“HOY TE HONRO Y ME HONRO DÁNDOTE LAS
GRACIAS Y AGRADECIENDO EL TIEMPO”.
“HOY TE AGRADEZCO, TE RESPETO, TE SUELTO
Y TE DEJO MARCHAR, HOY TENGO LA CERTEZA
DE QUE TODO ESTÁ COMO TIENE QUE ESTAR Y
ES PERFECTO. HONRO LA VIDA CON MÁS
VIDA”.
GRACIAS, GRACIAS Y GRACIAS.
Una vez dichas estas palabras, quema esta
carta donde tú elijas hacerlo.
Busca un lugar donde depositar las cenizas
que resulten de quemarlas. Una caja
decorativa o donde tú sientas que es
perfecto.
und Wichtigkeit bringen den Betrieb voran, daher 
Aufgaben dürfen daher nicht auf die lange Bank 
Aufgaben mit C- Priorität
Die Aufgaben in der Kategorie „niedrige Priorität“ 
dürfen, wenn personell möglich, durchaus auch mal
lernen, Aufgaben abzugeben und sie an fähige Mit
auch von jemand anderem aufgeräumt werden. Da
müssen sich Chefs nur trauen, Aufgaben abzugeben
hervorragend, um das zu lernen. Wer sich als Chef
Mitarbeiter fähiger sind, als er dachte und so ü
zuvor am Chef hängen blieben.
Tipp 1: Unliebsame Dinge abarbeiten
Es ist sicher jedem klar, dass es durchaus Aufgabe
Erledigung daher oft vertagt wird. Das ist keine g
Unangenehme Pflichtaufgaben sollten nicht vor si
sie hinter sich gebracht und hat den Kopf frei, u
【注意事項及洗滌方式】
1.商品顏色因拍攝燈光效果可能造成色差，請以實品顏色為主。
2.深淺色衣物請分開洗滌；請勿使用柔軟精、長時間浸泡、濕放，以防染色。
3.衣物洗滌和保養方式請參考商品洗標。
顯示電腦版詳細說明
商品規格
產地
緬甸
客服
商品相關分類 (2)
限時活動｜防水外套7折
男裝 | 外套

================

YOUR TASK ▸ Transcribe the records exactly as they appear.

REPLY TO THE TASK ▸
“HOY TE HONRO Y ME HONRO DÁNDOTE LAS
GRACIAS Y AGRADECIENDO EL TIEMPO”.
“HOY TE AGRADEZCO, TE RESPETO, TE SUELTO
Y TE DEJO MARCHAR, HOY TENGO LA CERTEZA
DE QUE TODO ESTÁ COMO TIENE QUE ESTAR Y
ES PERFECTO. HONRO LA VIDA CON MÁS
VIDA”.
GRACIAS, GRACIAS Y GRACIAS.
Una vez dichas estas palabras, quema esta
carta donde tú elijas hacerlo.
Busca un lugar donde depositar las cenizas
que resulten de quemarlas. Una caja
decorativa o donde tú sientas que es
perfecto.
und Wichtigkeit bringen den Betrieb voran, daher 
Aufgaben dürfen daher nicht auf die lange Bank 
Aufgaben mit C- Priorität
Die Aufgaben in der Kategorie „niedrige Priorität“ 
dürfen, wenn personell möglich, durchaus auch mal
lernen, Aufgaben abzugeben und sie an fähige Mit
auch von jemand anderem aufgeräumt werden. Da
müssen sich Chefs nur trauen, Aufgaben abzugeben
hervorragend, um das zu lernen. Wer sich als Chef
Mitarbeiter fähiger sind, als er dachte und so ü
zuvor am Chef hängen blieben.
Tipp 1: Unliebsame Dinge abarbeiten
Es ist sicher jedem klar, dass es durchaus Aufgabe
Erledigung daher oft vertagt wird. Das ist keine g
Unangenehme Pflichtaufgaben sollten nicht vor si
sie hinter sich gebracht und hat den Kopf frei, u
【注意事項及洗滌方式】
1.商品顏色因拍攝燈光效果可能造成色差，請以實品顏色為主。
2.深淺色衣物請分開洗滌；請勿使用柔軟精、長時間浸泡、濕放，以防染色。
3.衣物洗滌和保養方式請參考商品洗標。
顯示電腦版詳細說明
商品規格
產地
緬甸
客服
商品相關分類 (2)
限時活動｜防水外套7折
男裝 | 外套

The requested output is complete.